外来実施可能な有効な術前化学放射線療法が期待される

 本邦では2008年に公表されたJCOG9907試験(臨床病期II、III期胸部食道扁平上皮癌に対するCDDP+5-FUの術前対術後補助化学療法のランダム化比較試験)の結果より、放射線照射を行わない術前化学療法が標準治療となっている。
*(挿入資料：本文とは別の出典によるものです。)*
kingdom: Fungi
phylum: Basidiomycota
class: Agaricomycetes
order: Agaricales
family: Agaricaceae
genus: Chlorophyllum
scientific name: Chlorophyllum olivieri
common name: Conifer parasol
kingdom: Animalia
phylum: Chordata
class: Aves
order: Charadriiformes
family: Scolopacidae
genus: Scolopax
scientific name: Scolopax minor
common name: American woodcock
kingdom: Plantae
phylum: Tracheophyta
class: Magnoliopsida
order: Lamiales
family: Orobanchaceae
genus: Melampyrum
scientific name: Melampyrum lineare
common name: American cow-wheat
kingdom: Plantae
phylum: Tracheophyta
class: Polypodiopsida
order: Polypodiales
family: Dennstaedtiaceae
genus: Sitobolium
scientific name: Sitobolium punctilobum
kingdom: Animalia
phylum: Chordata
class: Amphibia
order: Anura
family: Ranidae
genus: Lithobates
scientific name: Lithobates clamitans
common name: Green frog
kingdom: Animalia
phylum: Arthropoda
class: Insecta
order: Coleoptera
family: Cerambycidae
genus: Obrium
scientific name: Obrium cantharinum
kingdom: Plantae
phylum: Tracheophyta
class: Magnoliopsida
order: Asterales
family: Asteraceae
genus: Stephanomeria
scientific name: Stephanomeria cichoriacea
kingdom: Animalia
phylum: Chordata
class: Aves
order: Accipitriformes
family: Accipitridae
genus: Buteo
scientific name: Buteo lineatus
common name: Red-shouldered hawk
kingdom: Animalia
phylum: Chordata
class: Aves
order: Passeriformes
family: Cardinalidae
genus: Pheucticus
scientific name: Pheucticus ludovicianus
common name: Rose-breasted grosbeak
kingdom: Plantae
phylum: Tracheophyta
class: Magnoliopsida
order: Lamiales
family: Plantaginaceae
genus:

一方欧米では、切除可能な食道癌または食道胃接合部癌に対して術前化学療法では腫瘍縮小効果が低いとして、基本的にはCDDP+5-FUの化学療法と総線量40〜50.4 Gyの放射線照射を行う術前化学放射療法が、確固たる第III相試験の結論が出ないまま、現在では標準治療とされている。
 本試験は、CBDCA+PTXという通常は進行非小細胞肺癌に対して行われている化学療法に41.4 Gyの放射線照射を加えた外来での実施可能な術前CRT群と手術単独のS群のランダム化比較試験である。CRT群はS群と比較して化学放射線療法の重篤な有害事象もなく、術後合併症および治療関連死亡はほぼ同等で、OS、DFSともに良好な治療成績を示した。
 今回の報告によりCBDCA、PTXのみならず、外来での実施が可能である有効な術前化学放射線療法の開発が行われていくと推測される。